Sriram’s repertoire includes romantic numbers like Thalli Pogathey and Minnalvala along with inspiring anthems like Nee Singam Dhan. Is there’s a process he follows to get the mood of the song? Does he ‘method-sing’, in a way? “I don’t go in (to the recording room) with any expectations or biases. I just empty myself and become an instrument to the music director, the lyricist and the director of the film... I go in with the faith and trust that they know what they want to do with my voice."

Keeping an open mind to feedback helps. “For Srivalli (from Pushpa 1), for example, DSP (music director Devi Sri prasad) wanted to really tap into a different texture of my voice that hadn’t been used as much before.

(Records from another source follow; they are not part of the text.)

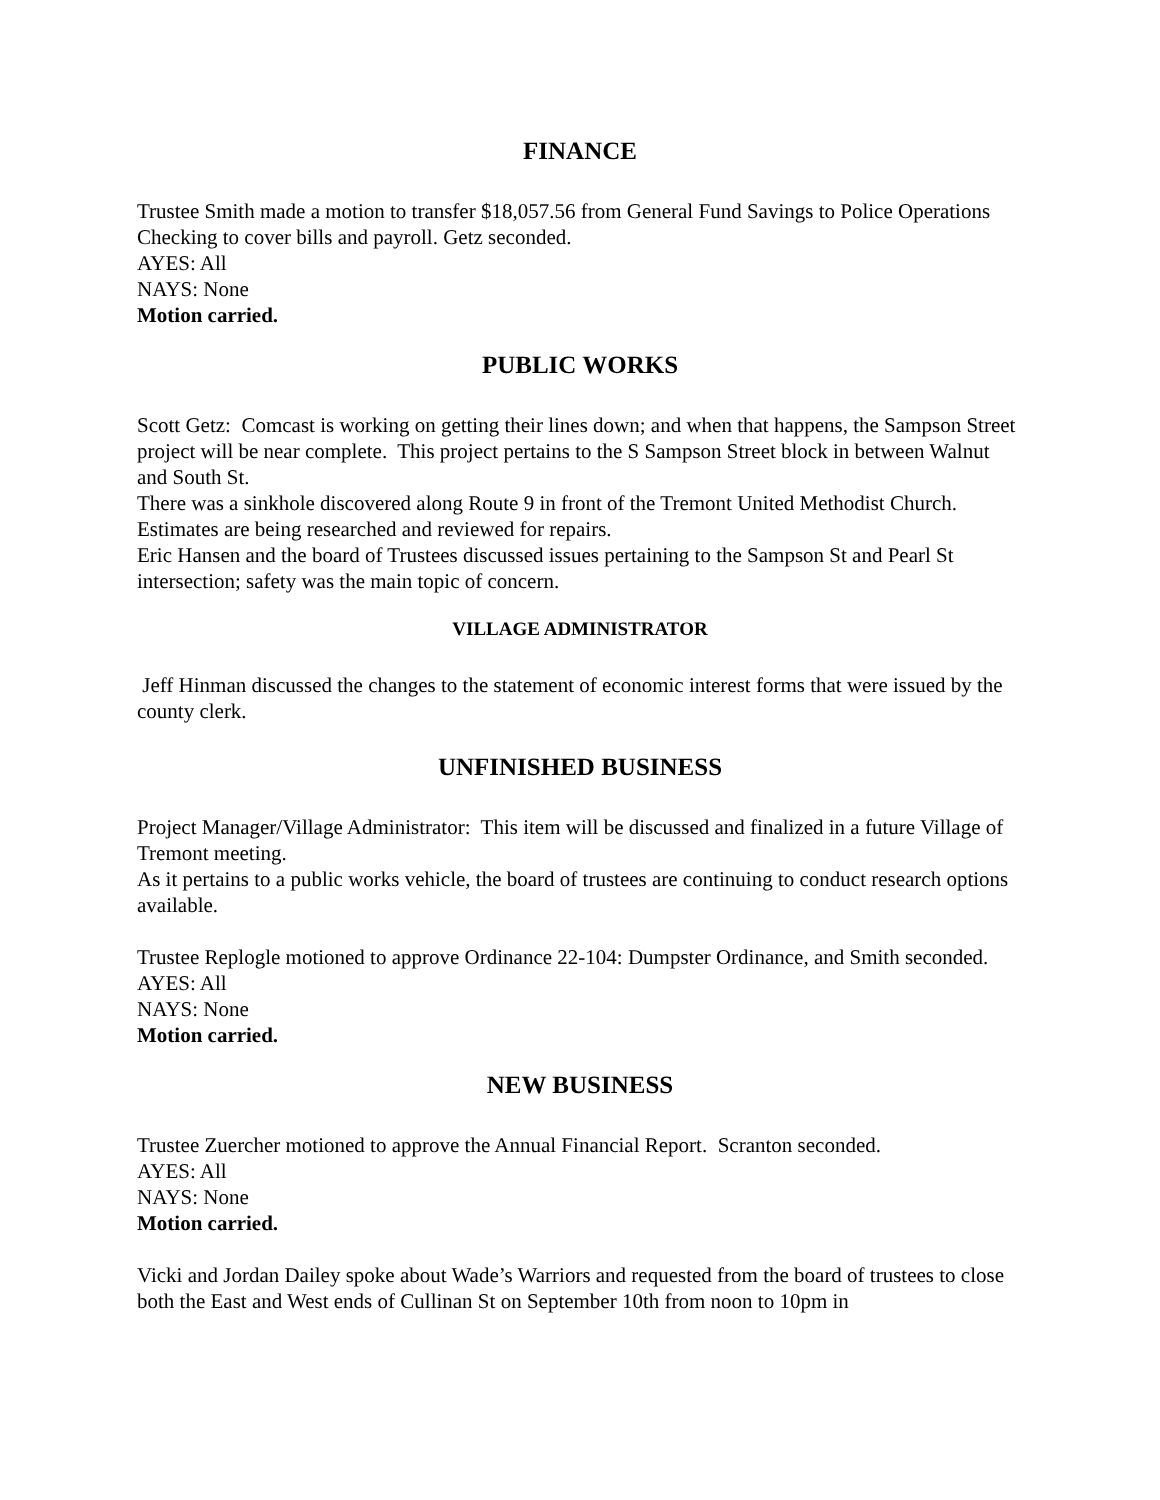FINANCE
Trustee Smith made a motion to transfer $18,057.56 from General Fund Savings to Police Operations Checking to cover bills and payroll. Getz seconded.
AYES: All
NAYS: None
Motion carried.
PUBLIC WORKS
Scott Getz: Comcast is working on getting their lines down; and when that happens, the Sampson Street project will be near complete. This project pertains to the S Sampson Street block in between Walnut and South St.
There was a sinkhole discovered along Route 9 in front of the Tremont United Methodist Church. Estimates are being researched and reviewed for repairs.
Eric Hansen and the board of Trustees discussed issues pertaining to the Sampson St and Pearl St intersection; safety was the main topic of concern.
VILLAGE ADMINISTRATOR
Jeff Hinman discussed the changes to the statement of economic interest forms that were issued by the county clerk.
UNFINISHED BUSINESS
Project Manager/Village Administrator: This item will be discussed and finalized in a future Village of Tremont meeting.
As it pertains to a public works vehicle, the board of trustees are continuing to conduct research options available.
Trustee Replogle motioned to approve Ordinance 22-104: Dumpster Ordinance, and Smith seconded.
AYES: All
NAYS: None
Motion carried.
NEW BUSINESS
Trustee Zuercher motioned to approve the Annual Financial Report. Scranton seconded.
AYES: All
NAYS: None
Motion carried.
Vicki and Jordan Dailey spoke about Wade’s Warriors and requested from the board of trustees to close both the East and West ends of Cullinan St on September 10th from noon to 10pm in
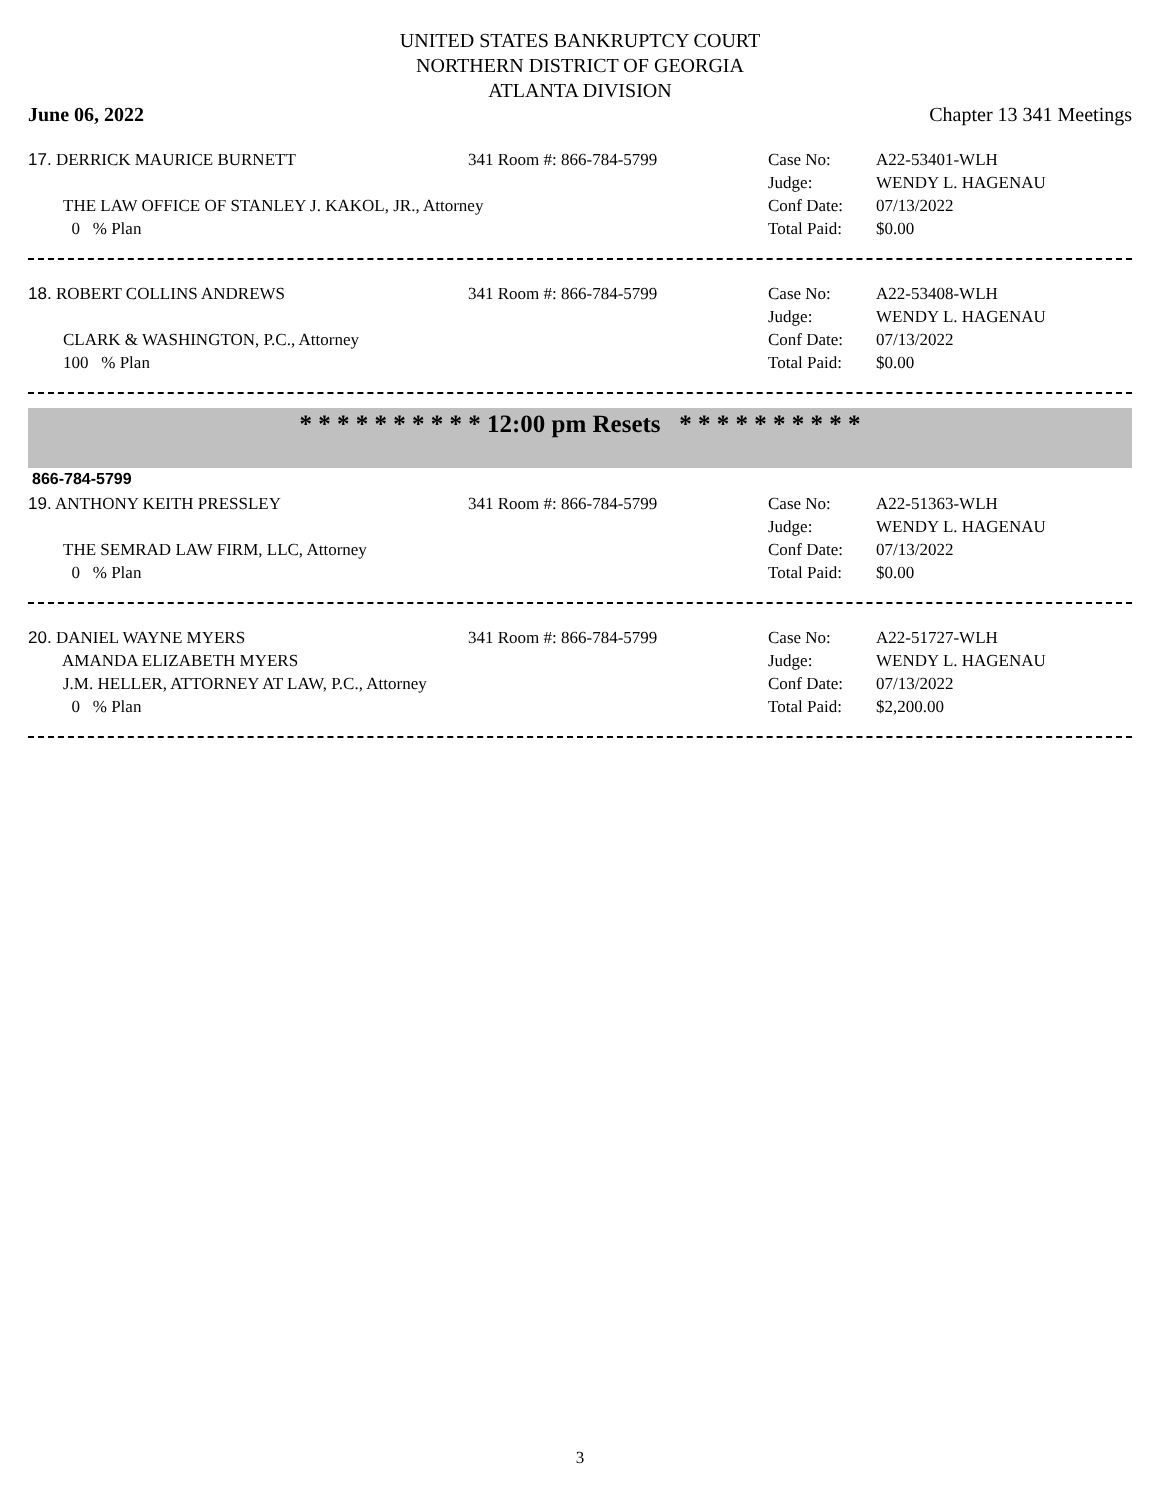UNITED STATES BANKRUPTCY COURT
NORTHERN DISTRICT OF GEORGIA
ATLANTA DIVISION
June 06, 2022 Chapter 13 341 Meetings
17. DERRICK MAURICE BURNETT 341 Room #: 866-784-5799 Case No:
Judge:
A22-53401-WLH
WENDY L. HAGENAU
THE LAW OFFICE OF STANLEY J. KAKOL, JR., Attorney
0 % Plan
Conf Date:
Total Paid:
07/13/2022
$0.00
18. ROBERT COLLINS ANDREWS 341 Room #: 866-784-5799 Case No:
Judge:
A22-53408-WLH
WENDY L. HAGENAU
CLARK & WASHINGTON, P.C., Attorney
100 % Plan
Conf Date:
Total Paid:
07/13/2022
$0.00
* * * * * * * * * * 12:00 pm Resets * * * * * * * * * *
866-784-5799
19. ANTHONY KEITH PRESSLEY 341 Room #: 866-784-5799 Case No:
Judge:
A22-51363-WLH
WENDY L. HAGENAU
THE SEMRAD LAW FIRM, LLC, Attorney
0 % Plan
Conf Date:
Total Paid:
07/13/2022
$0.00
20. DANIEL WAYNE MYERS
AMANDA ELIZABETH MYERS
341 Room #: 866-784-5799 Case No:
Judge:
A22-51727-WLH
WENDY L. HAGENAU
J.M. HELLER, ATTORNEY AT LAW, P.C., Attorney
0 % Plan
Conf Date:
Total Paid:
07/13/2022
$2,200.00
3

He wanted real joy." More importantly, Sriram says that constant practice has helped him evolve. “I practise singing a lot, and this preparation is not just for film music, but music in general. I also listen to a lot of music and experiment with sounds so that I can shapeshift at will."

With roots in Carnatic music, being a shapeshifter or a “hybridist" (a term he uses) comes easily to Sriram. It’s a useful ability that has him segueing easily between regional chartbusters and RnB-tinged singles and juggling multiple roles as composer, music arranger and producer. Born into a family of music—his mother Latha Sriram runs a Carnatic music institute in Fremont, California—performing on stage came naturally to Sriram. In fact, one of the earliest memories he has is of “insisting to perform on stage" as a three-year-old. “I obviously don't have a vivid memory but I've seen videos of it and I can see what it felt like to get on stage… of being in this hyper present state."

All these years later, it is being in this state of mind – “where I'm not thinking about anything" – that keeps the excitement of performing alive in Sriram. “When I get on stage, I feel like the most primal, most raw energy just jumps out of me. After a thousand concerts, the butterflies, the nervousness is still the same because I feel like I’m most myself on stage," he says.

Last April, Sriram performed at the Coachella festival in California. The standout moment was when he performed Sivanar, a devotional song based on a verse from the Thiruppugazh (a 14th century Tamil anthology). “My set was before Chappell Roan’s, so nearly 90% of the audience was non-Indian, but when I started singing the piece, a quiet just settled over the whole audience. I learned the song when I was seven or eight, and it feels like home to me. So, performing it there felt like a very artistic, honest kind of expression at that point in time."